The latest development of the NIH: the standardized production of the clinical - level - type stem cells
"In the last vacation, I and my son decided to build a computer. Now, this is not a difficult task. Biologists can do this. Even we start to electronic store shopping, we bought the various components required. A few hours later, we have a working computer. It shows the power of standardized components, allowing complex functions to easily complete."
So if we're going to use scenarios in regenerative medicine,
Could it be so simple to repair tissue and grow human organs?
For years, scientists have been experimenting with stem cell breakthroughs, and of course these techniques have made some remarkable progress.
We know that the most important limitation in the application of stem cells is the lack of standardized processes for producing and manipulating stem cells.
It may be that the application of stem cells is difficult to achieve the same results in different laboratories.
And the latest development at the national institutes of health may be helping to solve such a problem.

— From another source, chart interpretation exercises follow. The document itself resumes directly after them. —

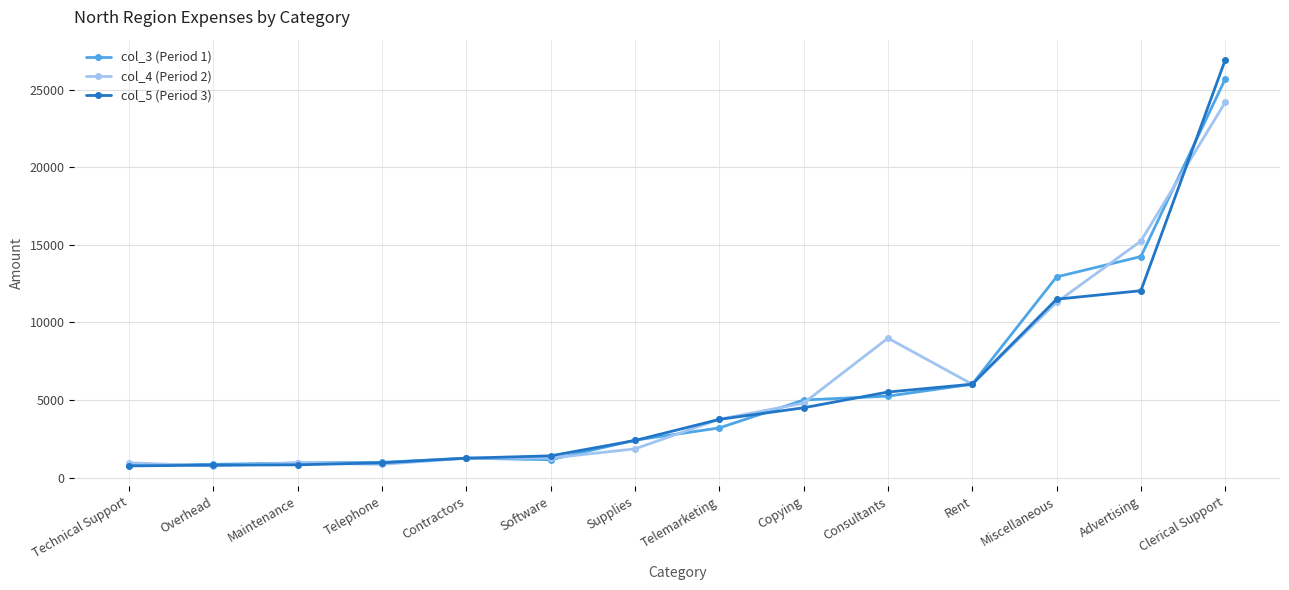

Which series has the widest spread of values?

col_5 (Period 3)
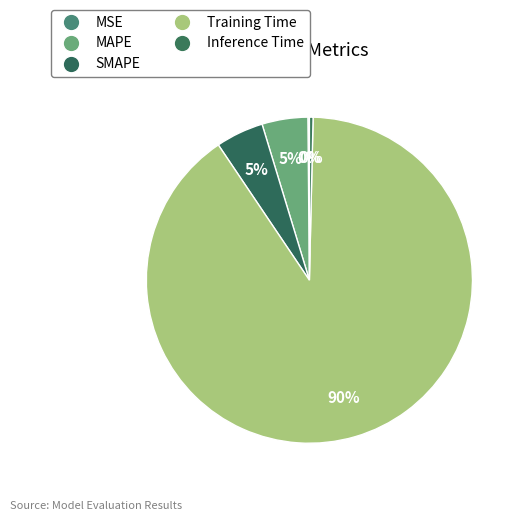

Rank the categories by value from lowest to highest.

MSE, Inference Time, MAPE, SMAPE, Training Time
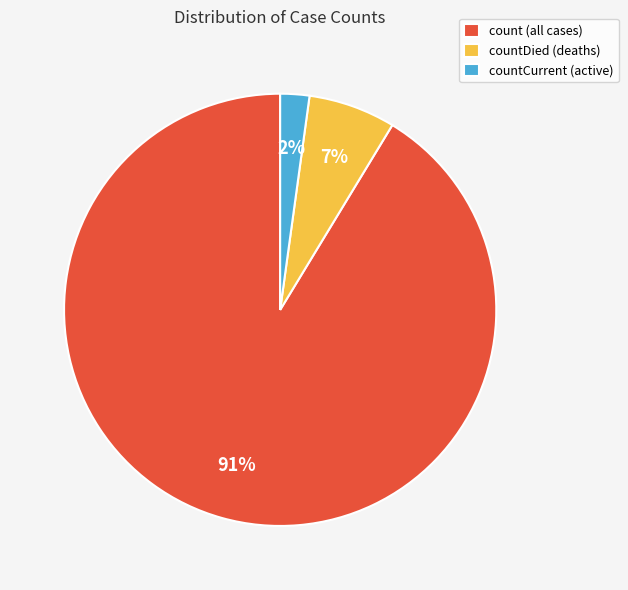

Do count (all cases) and countCurrent (active) together represent more than half of the pie?

Yes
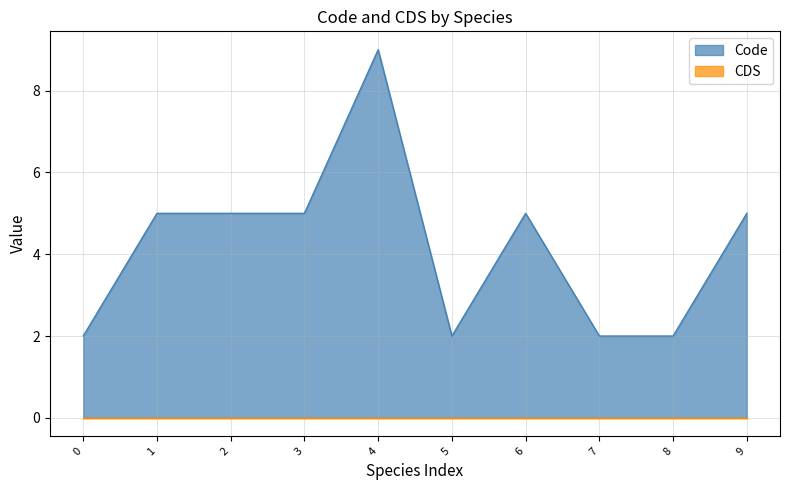

The value of Code at 0 is 3. True or false?

False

Researchers have been able to produce stem cells in individual laboratories.
By collaborating with the renewable medical program fund, the NIH is now providing standardized stem cells for academic and commercial research or production.
This standardization has taken a big step forward and will undoubtedly lead to new clinical innovations.

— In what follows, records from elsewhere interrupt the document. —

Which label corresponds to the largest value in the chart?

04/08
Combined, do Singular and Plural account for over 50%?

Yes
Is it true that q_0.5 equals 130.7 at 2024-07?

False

Standardisation and well-represented stem cells maintain consistency and contribute to academic and clinical research.
There are currently two different types of stem cells available.

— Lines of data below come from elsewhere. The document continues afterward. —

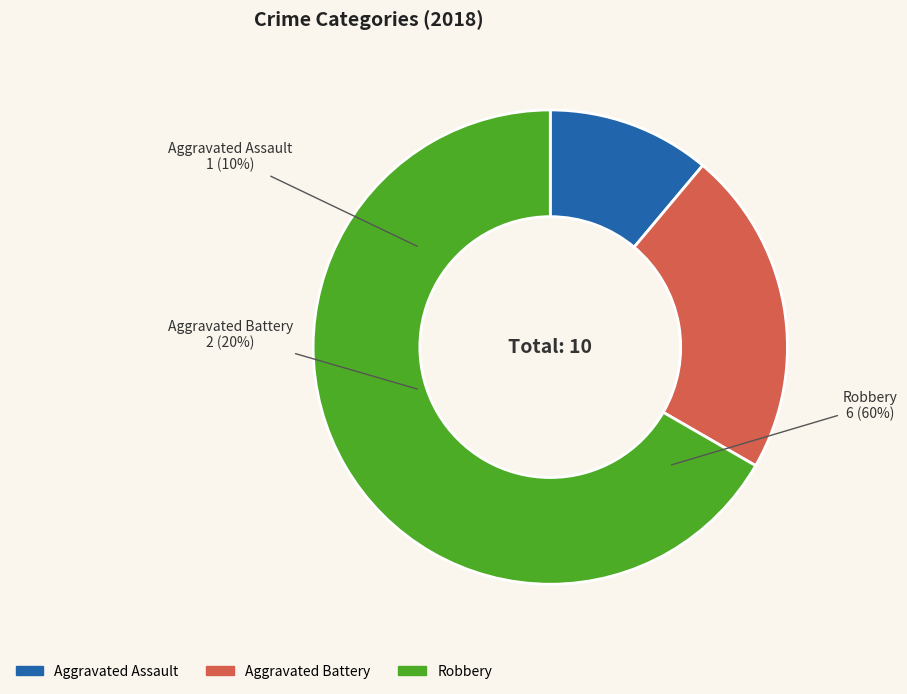

How many segments does this pie chart have?

3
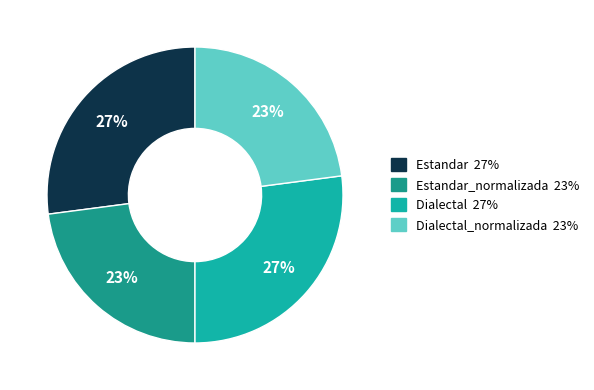

To the nearest percent, what is the difference between the largest and smallest slice percentages?

4%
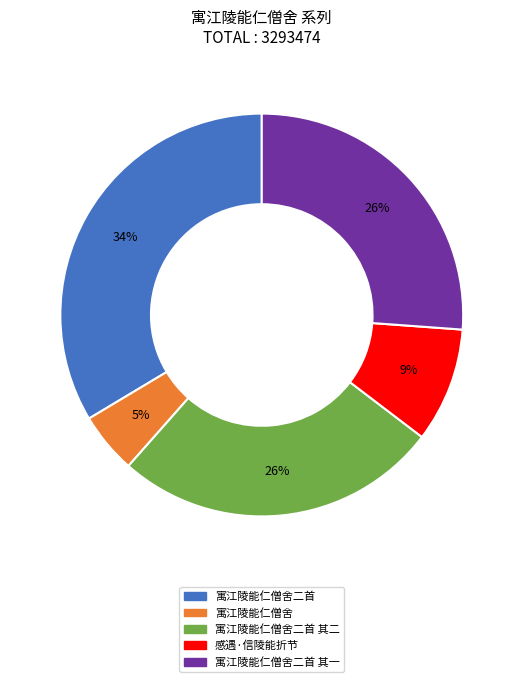

Which has a higher value, 寓江陵能仁僧舍 or 寓江陵能仁僧舍二首 其一?

寓江陵能仁僧舍二首 其一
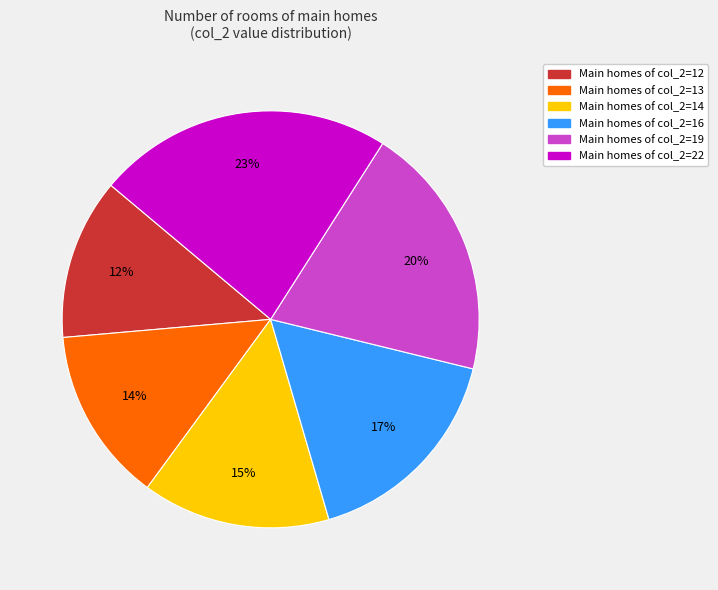

Count the number of slices in the pie.

6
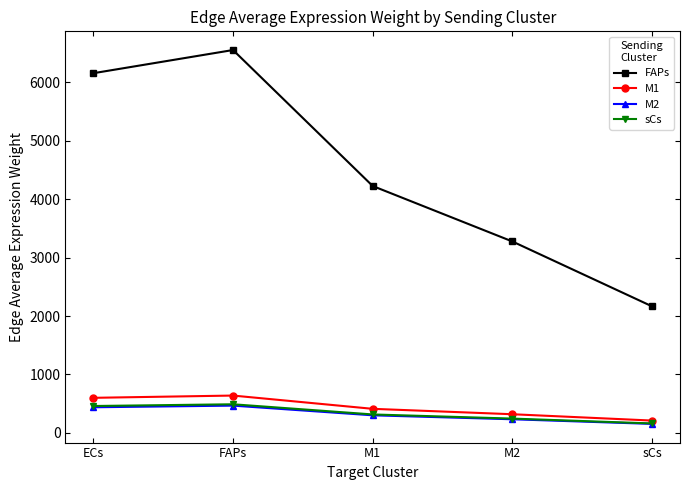

Reading left to right, extract all data points from this chart.

FAPs: 6157.6	6554.4	4226.4	3277.1	2166.5
M1: 600.7	639.4	412.3	319.7	211.3
M2: 438.9	467.2	301.3	233.6	154.4
sCs: 460.5	490.2	316.1	245.1	162.0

Clinical stage stem cells can be used for human clinical studies, while laboratory-level stem cells can be used to study the mechanisms of cell culture and animal models.
But only laboratory-level stem cells can be used to build conditions that enable stem cells to induce nerve cells, heart cells or pancreatic cells to repair those tissues.
To produce standardized cells, stem cells were isolated from human umbilical cord blood during normal childbirth.
These cells were placed in the laboratory and induced to return to more primitive cellular development.
In the early stages of these blood cells, they are pluripotent stem cells.
This means that they can be developed into any type of cell in the body through the right stimulation, thus giving them huge potential for medical applications.
Standardized stem cells are produced under GMP production, meaning that each batch of cells meets the quality and safety standards required for clinical use.
Another benefit of standardization is that it contributes to the FDA's approval process, which provides patients with life-saving treatments more quickly.
"The pathway to clinical grade stem cells eliminates significant barriers to the development of cell based therapies," said Dr. James Anderson, director of research at the NIH.
Stem cell therapy shows incredible potential.
In mice, stem cells have been produced to reverse diabetes, the insulin-producing cells in the spinal cord injury animal to recover the function of body, and they may be able to treat Parkinson's disease, alzheimer's disease and muscular dystrophy.
If we can produce these standardized stem cells, the future is feasible and expectant for more treatment.
Stem cell research many times to be included in the Science magazine of the world's top ten scientific progress, the United States, Japan and European governments are in the field such as the development of the related policy and huge investment: every year to stem cells in the field of fixed the NIH funding at more than $1 billion, and rise year by year, to $1.429 billion in 2015;
Through the "comprehensive strategy for science and technology innovation 2014", Japan has provided a long-term subsidy of 110 billion yen for the research on induced pluripotent stem cells in 10 years.
Stem cells have become a hot spot for enterprises and industries.
More than 700 companies around the world are working on stem cells and translational medicine. Competition is heating up.
Research data show that global stem cell size of the market in 2010 to about $21.5 billion, more than $2014 in 50 billion, is expected to 2020 stem cells in the world medical potential market size will be $174.5 billion.
In terms of market distribution, north and Western Europe are still the largest market for stem cells, accounting for 44% and 38% of the market respectively, and asia-pacific region ranks third, with about 17% market share.